Despite several contradictions, the government is pushing through with its plan of a P330B stimulus package. A plan meant to save businesses and to help the jobless weather the financial storm.
Senator Francis Escudero has already expressed opposition to the plan. Saying that the government should instead use tax cuts and exemptions to save the jobless, so that their money would remain in their pockets rather than being used by the government to spend for them. For in doing so, the money might end up in the wrong pockets. But the senator’s plan isn’t right, says socio-economic planning secretary Ralph Recto. Recto says that the government cannot afford to lose revenues during times like these.
Another entity, in the person of James McCormack, head of Asia Pacific Sovereigns at Fitch Ratings, oppose the stimulus package. Saying that small governments such as that of the Philippines, “would find it difficult to collect such stimulus fund”.
So why does the government have to spend for us?
According to Budget Undersecretary Laura B. Pascua, most of the money would be spent on cash transfers for the poor, educational assistance to parents who have lost their jobs and infrastructure.
Taking people’s money to give it back to them?

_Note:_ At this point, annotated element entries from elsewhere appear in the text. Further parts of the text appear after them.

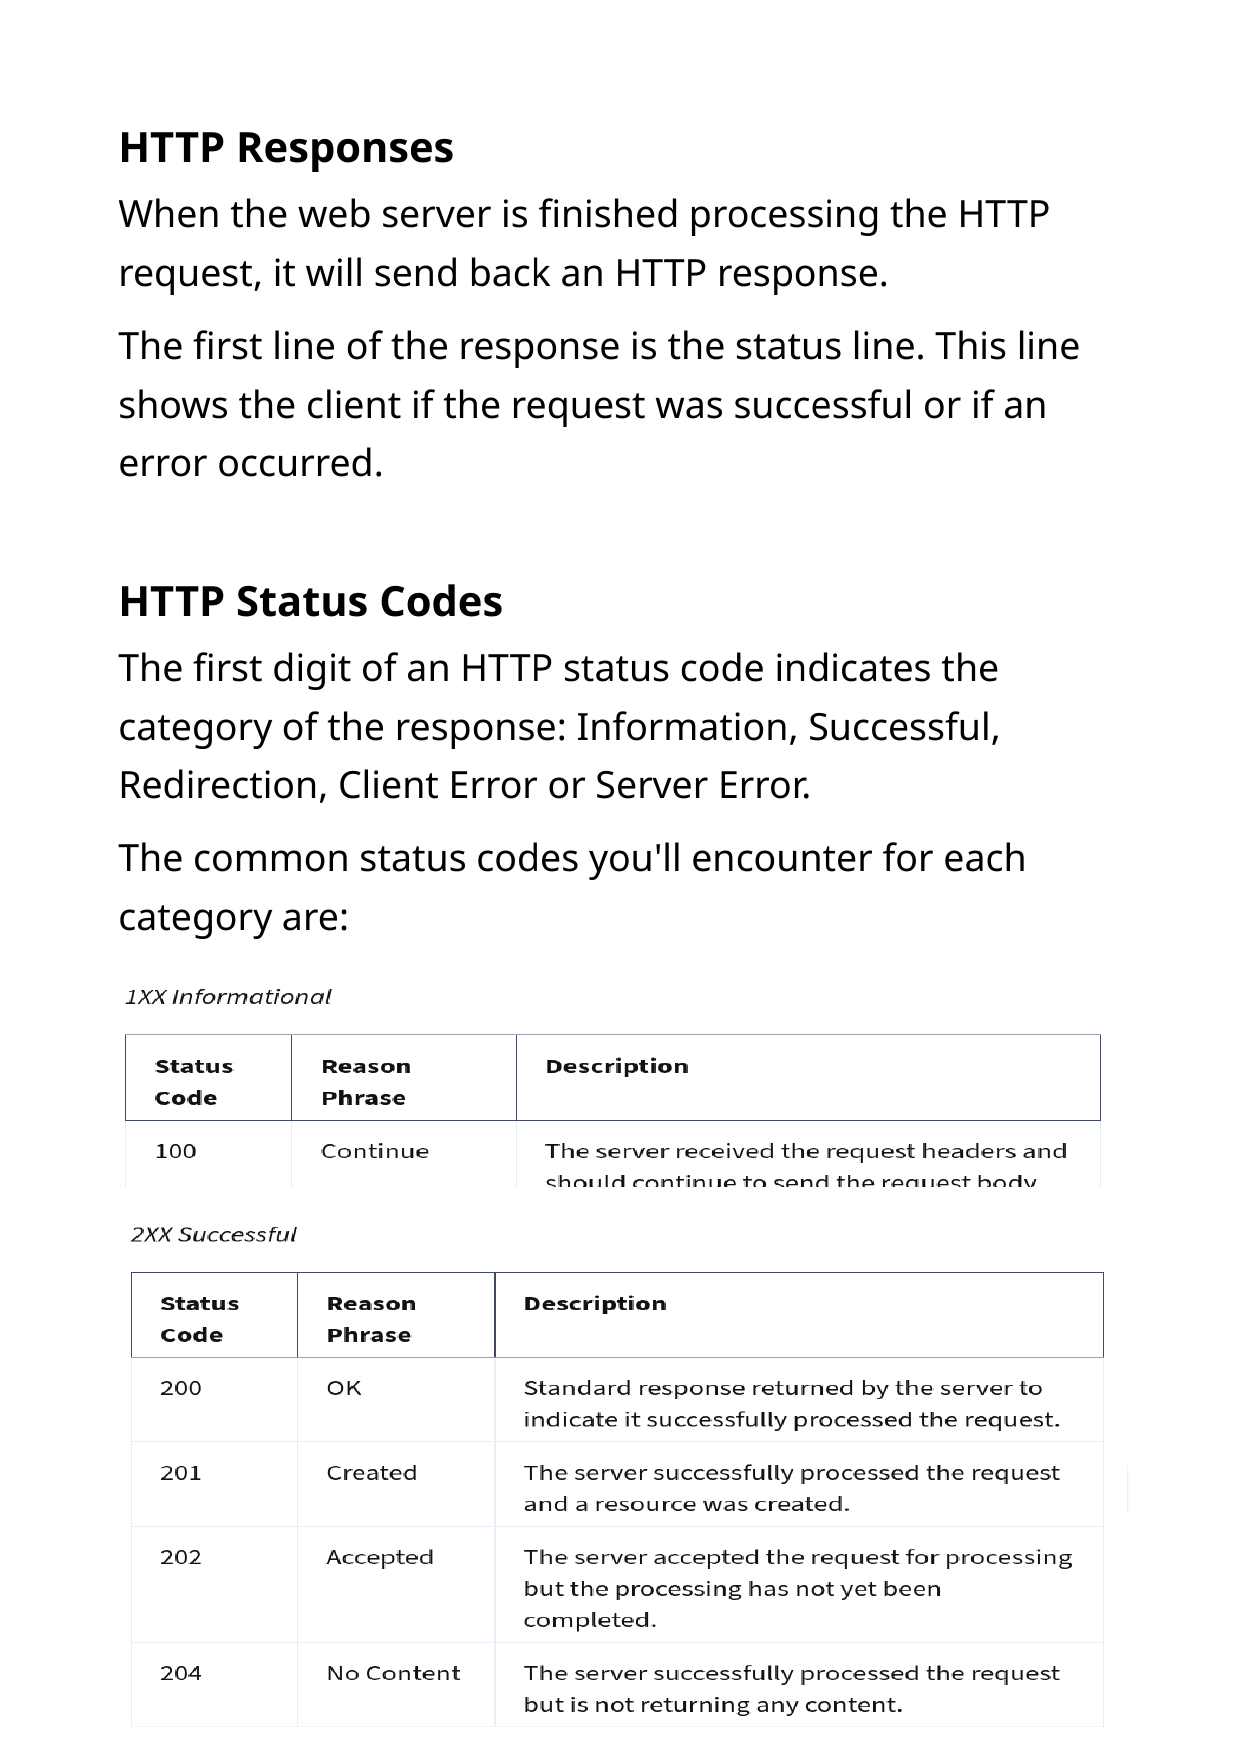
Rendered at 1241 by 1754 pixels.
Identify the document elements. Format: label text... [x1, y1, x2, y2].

subtitle HTTP Responses [118, 118, 1122, 175]
text When the web server is finished processing the HTTP request, it will send back an HTTP response. [118, 187, 1122, 297]
subtitle HTTP Status Codes [118, 572, 1122, 629]
text The common status codes you'll encounter for each category are: [118, 832, 1122, 941]
text The first digit of an HTTP status code indicates the category of the response: Information, Successful, Redirection, Client Error or Server Error. [118, 641, 1122, 809]
text The first line of the response is the status line. This line shows the client if the request was successful or if an error occurred. [118, 319, 1122, 488]
picture [118, 963, 1129, 1754]
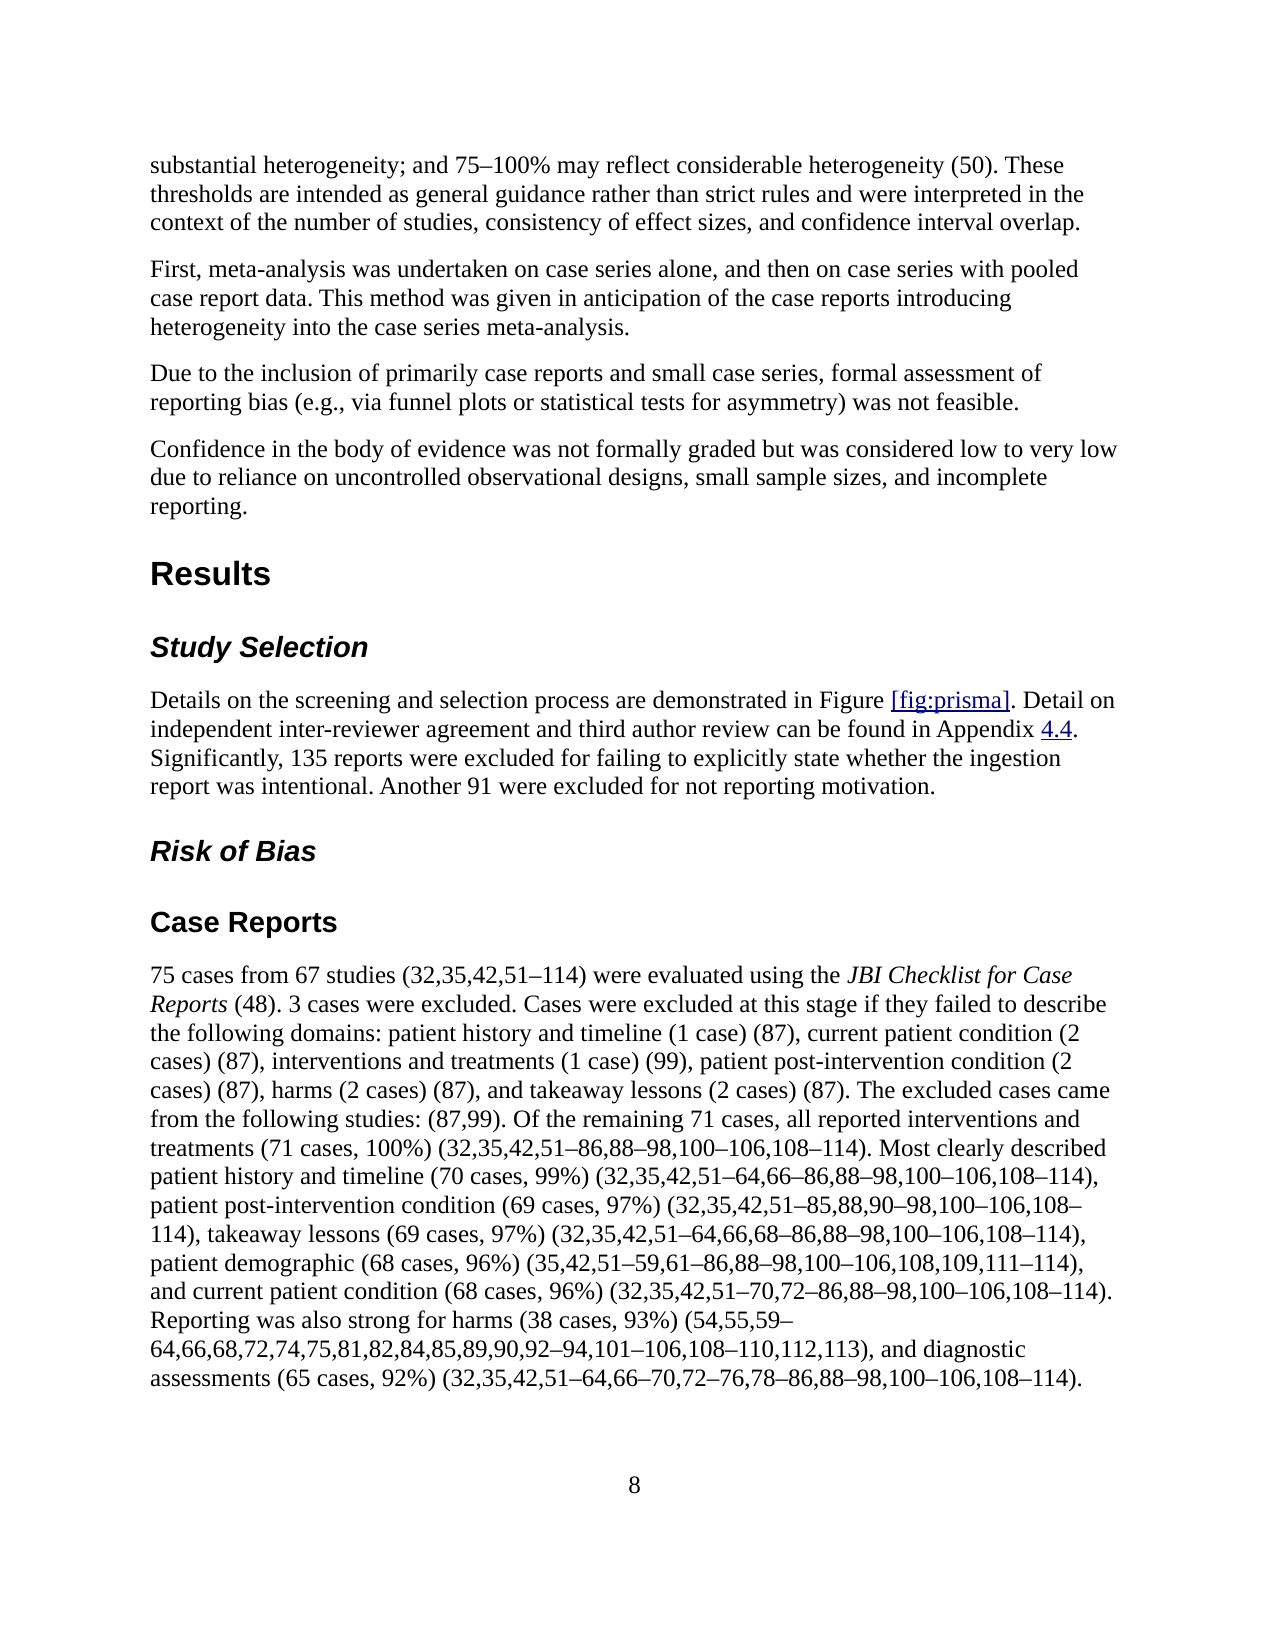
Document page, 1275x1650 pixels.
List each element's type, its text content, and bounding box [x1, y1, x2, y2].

text Due to the inclusion of primarily case reports and small case series, formal assessment of reporting bias (e.g., via funnel plots or statistical tests for asymmetry) was not feasible. [150, 358, 1125, 416]
text First, meta-analysis was undertaken on case series alone, and then on case series with pooled case report data. This method was given in anticipation of the case reports introducing heterogeneity into the case series meta-analysis. [150, 254, 1125, 340]
text substantial heterogeneity; and 75–100% may reflect considerable heterogeneity (50). These thresholds are intended as general guidance rather than strict rules and were interpreted in the context of the number of studies, consistency of effect sizes, and confidence interval overlap. [150, 150, 1125, 236]
subtitle Risk of Bias [150, 834, 1125, 868]
subtitle Results [150, 554, 1125, 593]
subtitle Study Selection [150, 630, 1125, 664]
text Confidence in the body of evidence was not formally graded but was considered low to very low due to reliance on uncontrolled observational designs, small sample sizes, and incomplete reporting. [150, 434, 1125, 520]
subtitle Case Reports [150, 905, 1125, 939]
text 75 cases from 67 studies (32,35,42,51–114) were evaluated using the JBI Checklist for Case Reports (48). 3 cases were excluded. Cases were excluded at this stage if they failed to describe the following domains: patient history and timeline (1 case) (87), current patient condition (2 cases) (87), interventions and treatments (1 case) (99), patient post-intervention condition (2 cases) (87), harms (2 cases) (87), and takeaway lessons (2 cases) (87). The excluded cases came from the following studies: (87,99). Of the remaining 71 cases, all reported interventions and treatments (71 cases, 100%) (32,35,42,51–86,88–98,100–106,108–114). Most clearly described patient history and timeline (70 cases, 99%) (32,35,42,51–64,66–86,88–98,100–106,108–114), patient post-intervention condition (69 cases, 97%) (32,35,42,51–85,88,90–98,100–106,108–114), takeaway lessons (69 cases, 97%) (32,35,42,51–64,66,68–86,88–98,100–106,108–114), patient demographic (68 cases, 96%) (35,42,51–59,61–86,88–98,100–106,108,109,111–114), and current patient condition (68 cases, 96%) (32,35,42,51–70,72–86,88–98,100–106,108–114). Reporting was also strong for harms (38 cases, 93%) (54,55,59–64,66,68,72,74,75,81,82,84,85,89,90,92–94,101–106,108–110,112,113), and diagnostic assessments (65 cases, 92%) (32,35,42,51–64,66–70,72–76,78–86,88–98,100–106,108–114). [150, 960, 1125, 1391]
text Details on the screening and selection process are demonstrated in Figure [fig:prisma]. Detail on independent inter-reviewer agreement and third author review can be found in Appendix 4.4. Significantly, 135 reports were excluded for failing to explicitly state whether the ingestion report was intentional. Another 91 were excluded for not reporting motivation. [150, 685, 1125, 800]
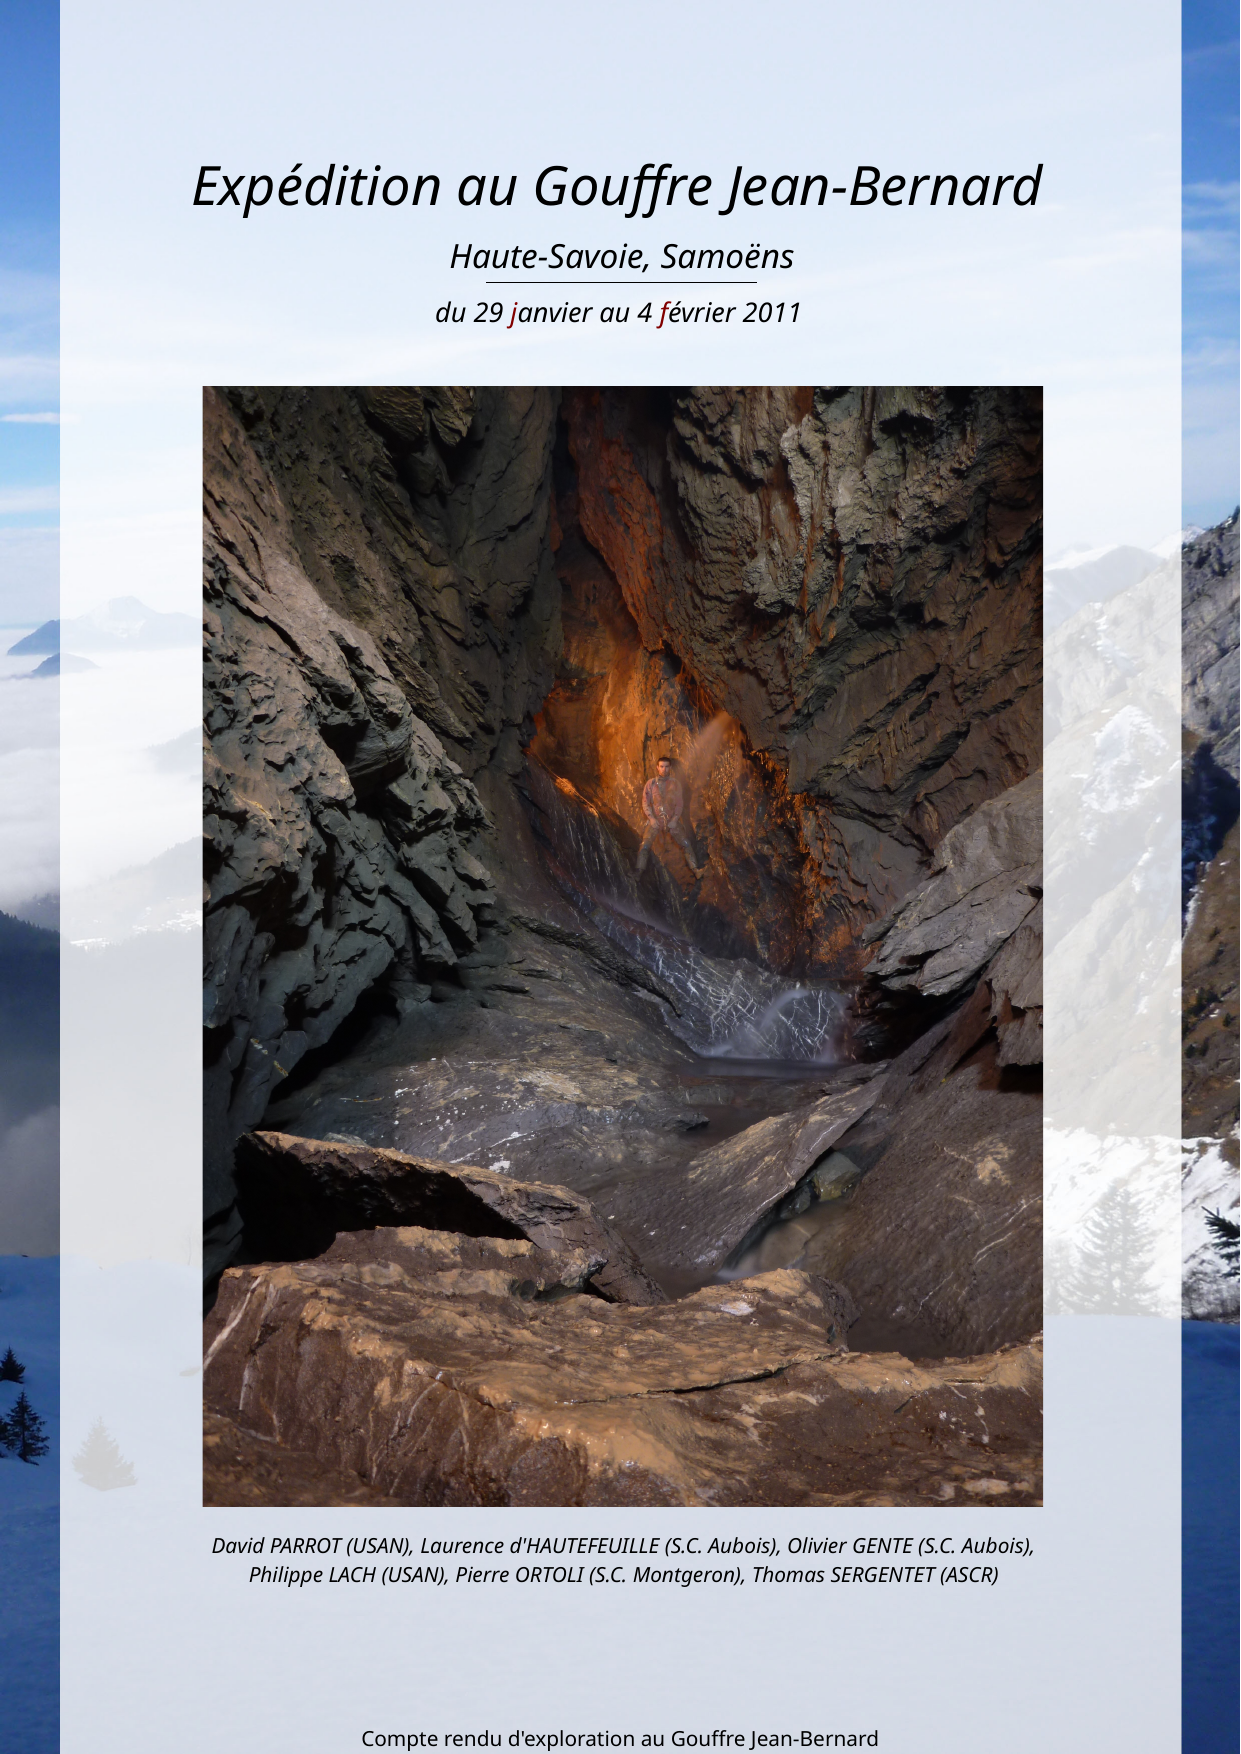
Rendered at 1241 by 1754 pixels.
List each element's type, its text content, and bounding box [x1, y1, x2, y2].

text Haute-Savoie, Samoëns [270, 233, 977, 279]
text Expédition au Gouffre Jean-Bernard [176, 148, 1064, 221]
text du 29 janvier au 4 février 2011 [389, 293, 851, 330]
picture [0, 0, 1241, 1754]
text David PARROT (USAN), Laurence d'HAUTEFEUILLE (S.C. Aubois), Olivier GENTE (S.C. Aubois), Philippe LACH (USAN), Pierre ORTOLI (S.C. Montgeron), Thomas SERGENTET (ASCR) [205, 1531, 1044, 1588]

Sounds rather useless?
Why bother taking money out of people’s pockets when you’re just going to give it back? Indeed, tax cuts and exemptions would sound and probably be more helpful to jobless Filipinos.
And another thing, government financial institutions (GFIs) like the LandBank, Social Security System (SSS) and Government Service Insurance System (GSIS) would each contribute P12.5B to the stimulus fund. Shouldn’t the government be concerned to increase GFI funds so that the poor could get a larger amount when they need it?
The government’s plan must be crafted from the plan of other countries like US and Japan, but they have to remember that the size of the country’s economy is not even comparable to that of the US or Japan. Smaller economies should be more modest in their actions.
Senator Escudero has a point, the government taking the people’s money is a dangerous thing. Where the money would end up in is as uncertain as today’s economy. We cannot afford to corrupt a single peso, unfortunately, our lawmakers don’t understand this.